Leur théâtre n’est pas vraiment du théâtre, plutôt des performances. Dans le local sommaire qui leur a été prêté, elles bricolent une scène avec des matériaux récupérés. Mais la rue est leur scène, les passants leurs spectateurs. Bras nus, froufrous sur la tête, elles attirent la curiosité, mettent mal à l’aise et provoquent aussi parfois des insultes et des attaques. Elles chantent, esquissent des pas de danse, font du bruit - avec des grains de riz ! - pour exprimer leurs douleurs et leur révolte. Harcèlement, mariages arrangés et précoces, contrôle des corps… Ces maux dont souffrent les jeunes femmes d’aujourd’hui sont leur principal moteur.

Séquences éloquentes

Haidi, Majda, Monika, Marina, Myriam ont des rêves plein la tête et entendent les afficher. Peu importe ce que pensent leurs familles, les voisins, les amis. Les hommes sont peu présents, mais les réalisateurs ont su leur donner une place dans des séquences éloquentes. Un frère rechigne à donner la télécommande de la télé à sa sœur pour qu’elle choisisse son programme, un fiancé explique calmement à sa future femme qu’une fois mariée, elle devra rester à la maison et, à rebours des deux premiers, un père incite sa fille à sortir rejoindre les performeuses.

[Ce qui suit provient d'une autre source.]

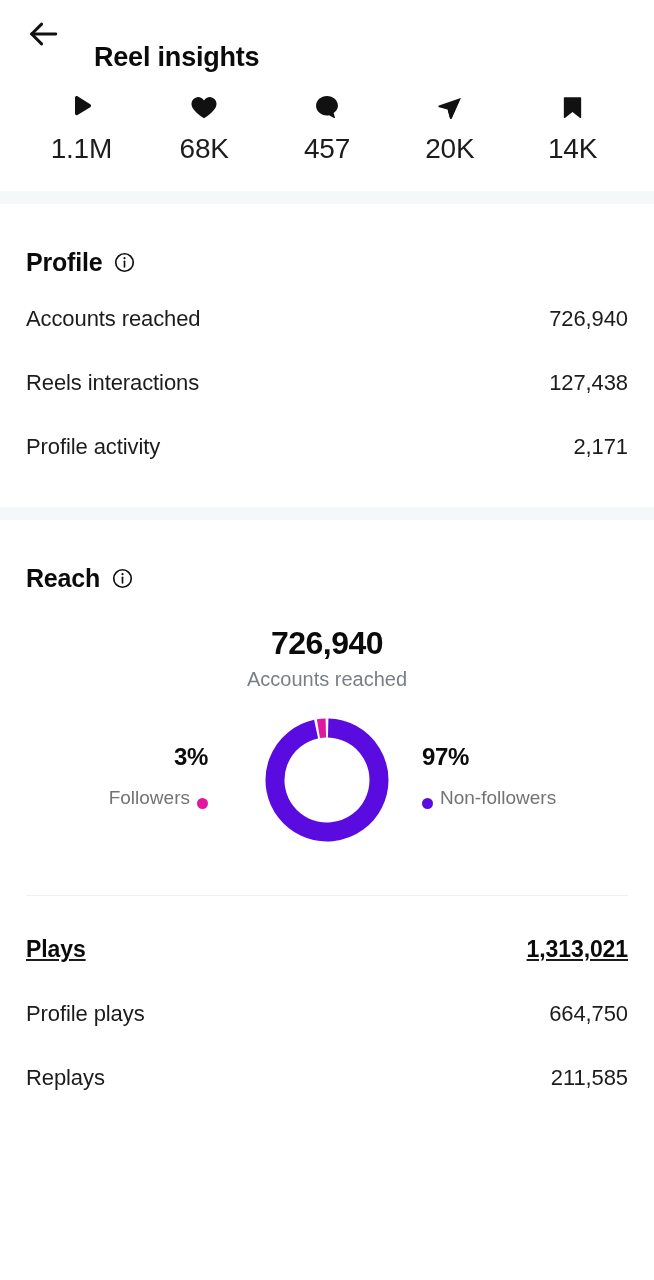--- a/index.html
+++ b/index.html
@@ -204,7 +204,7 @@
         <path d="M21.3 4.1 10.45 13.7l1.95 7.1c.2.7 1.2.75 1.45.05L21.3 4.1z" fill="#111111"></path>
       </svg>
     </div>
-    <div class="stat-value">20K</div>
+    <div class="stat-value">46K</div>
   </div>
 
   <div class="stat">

C’est grâce à une immersion totale auprès de ces familles pendant quatre ans que les cinéastes ont pu capter ces moments d’intimité. Les jeunes filles y ont largement contribué, voyant dans la caméra une autre façon de s’exprimer. En résulte un film tourné comme une fiction, où l’absence de voix off contribue à dérouler une histoire du seul point de vue des protagonistes. Confrontée à l’oppression patriarcale, cette jeunesse égyptienne offre un témoignage saisissant, montrant que la violence n’a pas besoin d’être physique. Elle passe efficacement par la manipulation et le contrôle. Toutes les jeunes femmes qui attendent « Le bus des rêves » n’atteindront pas leur idéal, destination très lointaine quand on vit dans le sud de l’Égypte. Le mariage étant le plus souvent fatal. Mais que la génération suivante reprenne le flambeau reste une petite réussite.